Description
This creamy crockpot chicken spaghetti is a comforting and cheesy slow cooker meal featuring tender chicken, creamy soups, and a blend of cheeses tossed with spaghetti. Perfect for an easy family dinner, it combines flavorful Rotel tomatoes with green chilies and a rich cheese sauce to create a hearty dish that cooks low and slow for maximum tenderness.
Ingredients
Scale
Chicken and Sauces
- 1 ½ pounds boneless, skinless chicken breasts or thighs
- 1 (10.5-ounce) can cream of chicken soup
- 1 (10.5-ounce) can cream of mushroom soup
- 1 (10-ounce) can Rotel diced tomatoes with green chilies (undrained)
- 1 cup chicken broth
- ½ teaspoon garlic powder
- ½ teaspoon onion powder
- ½ teaspoon black pepper
Cheeses
- 8 ounces cream cheese (cubed)
- 2 cups shredded cheddar cheese (divided)
Pasta and Garnish
- 12 ounces uncooked spaghetti
- Chopped parsley (optional, for garnish)
Instructions
- Prepare and Combine Ingredients: Place the chicken breasts or thighs in the bottom of a greased slow cooker. Add cream of chicken soup, cream of mushroom soup, Rotel tomatoes with green chilies, chicken broth, garlic powder, onion powder, and black pepper. Stir gently to combine all ingredients around the chicken evenly.

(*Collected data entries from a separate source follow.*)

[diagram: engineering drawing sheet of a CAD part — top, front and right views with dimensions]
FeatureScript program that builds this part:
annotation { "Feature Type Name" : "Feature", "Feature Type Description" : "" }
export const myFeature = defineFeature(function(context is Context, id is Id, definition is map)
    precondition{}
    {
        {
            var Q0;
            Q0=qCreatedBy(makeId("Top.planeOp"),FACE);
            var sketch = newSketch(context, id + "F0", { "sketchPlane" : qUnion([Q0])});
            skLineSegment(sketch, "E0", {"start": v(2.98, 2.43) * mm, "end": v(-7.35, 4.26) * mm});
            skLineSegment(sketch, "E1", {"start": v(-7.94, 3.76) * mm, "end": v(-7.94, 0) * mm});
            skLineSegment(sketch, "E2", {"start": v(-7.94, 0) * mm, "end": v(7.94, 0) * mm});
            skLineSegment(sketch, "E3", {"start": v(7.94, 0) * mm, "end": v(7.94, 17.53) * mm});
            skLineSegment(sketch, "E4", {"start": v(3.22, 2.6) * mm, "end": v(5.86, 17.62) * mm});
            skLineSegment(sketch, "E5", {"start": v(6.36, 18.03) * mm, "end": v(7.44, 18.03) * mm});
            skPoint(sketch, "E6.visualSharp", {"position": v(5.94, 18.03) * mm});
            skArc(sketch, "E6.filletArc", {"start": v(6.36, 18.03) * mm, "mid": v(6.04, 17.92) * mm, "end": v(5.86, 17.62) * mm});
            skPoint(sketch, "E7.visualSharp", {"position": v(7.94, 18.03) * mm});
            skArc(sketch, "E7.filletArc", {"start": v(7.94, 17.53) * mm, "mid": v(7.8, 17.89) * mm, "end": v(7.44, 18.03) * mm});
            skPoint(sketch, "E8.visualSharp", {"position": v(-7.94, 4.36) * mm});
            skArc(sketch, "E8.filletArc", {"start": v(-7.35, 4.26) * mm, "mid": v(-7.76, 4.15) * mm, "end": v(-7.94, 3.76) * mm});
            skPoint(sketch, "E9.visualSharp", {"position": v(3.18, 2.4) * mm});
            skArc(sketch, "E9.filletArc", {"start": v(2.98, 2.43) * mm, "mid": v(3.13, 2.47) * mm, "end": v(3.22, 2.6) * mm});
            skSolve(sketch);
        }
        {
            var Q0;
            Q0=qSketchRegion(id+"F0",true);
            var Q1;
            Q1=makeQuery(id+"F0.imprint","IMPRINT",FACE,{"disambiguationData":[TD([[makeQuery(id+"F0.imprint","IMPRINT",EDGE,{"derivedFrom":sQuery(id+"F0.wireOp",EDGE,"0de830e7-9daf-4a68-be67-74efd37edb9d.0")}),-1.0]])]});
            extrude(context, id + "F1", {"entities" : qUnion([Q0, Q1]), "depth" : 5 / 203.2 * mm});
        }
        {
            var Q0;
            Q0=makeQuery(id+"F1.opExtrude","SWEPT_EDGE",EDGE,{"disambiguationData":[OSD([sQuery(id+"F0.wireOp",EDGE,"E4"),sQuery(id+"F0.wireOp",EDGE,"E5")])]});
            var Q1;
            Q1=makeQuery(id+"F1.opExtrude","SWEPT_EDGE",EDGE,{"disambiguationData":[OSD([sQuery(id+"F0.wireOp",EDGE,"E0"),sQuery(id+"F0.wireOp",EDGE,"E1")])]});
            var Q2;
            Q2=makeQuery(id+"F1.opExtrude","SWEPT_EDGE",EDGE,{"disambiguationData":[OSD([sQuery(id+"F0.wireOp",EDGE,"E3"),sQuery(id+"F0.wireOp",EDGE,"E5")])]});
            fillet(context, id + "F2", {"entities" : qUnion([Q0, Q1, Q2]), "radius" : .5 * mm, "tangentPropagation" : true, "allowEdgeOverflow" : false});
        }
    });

- Slow Cook the Chicken: Cover the slow cooker and cook on low for 6 hours or on high for 3 to 4 hours, until the chicken is fully cooked and tender enough to shred easily with forks.
- Shred the Chicken: Remove the chicken from the slow cooker and shred it using two forks. Return the shredded chicken to the crockpot.
- Add and Melt Cheeses: Add the cubed cream cheese and 1 cup of shredded cheddar cheese to the crockpot. Stir the mixture continuously until the cheeses melt completely and the sauce becomes smooth and creamy.
- Cook Spaghetti: While the cheeses are melting, cook the spaghetti according to the package directions until al dente. Drain the pasta thoroughly.
- Toss Pasta in Sauce: Add the cooked spaghetti to the crockpot and gently toss everything together until well combined and heated through.
- Top with Remaining Cheese and Melt: Sprinkle the remaining 1 cup of cheddar cheese over the top of the spaghetti mixture. Cover and continue cooking on low for an additional 15 to 20 minutes until the cheese on top melts.
- Garnish and Serve: Garnish with chopped parsley if desired, then serve warm for a creamy, cheesy chicken spaghetti meal.
Notes
- You can substitute Velveeta cheese for cream cheese for an even creamier texture.
- Try adding sautéed mushrooms or spinach to incorporate extra vegetables into the dish.
- This recipe reheats very well and can be portioned and frozen for convenient future meals.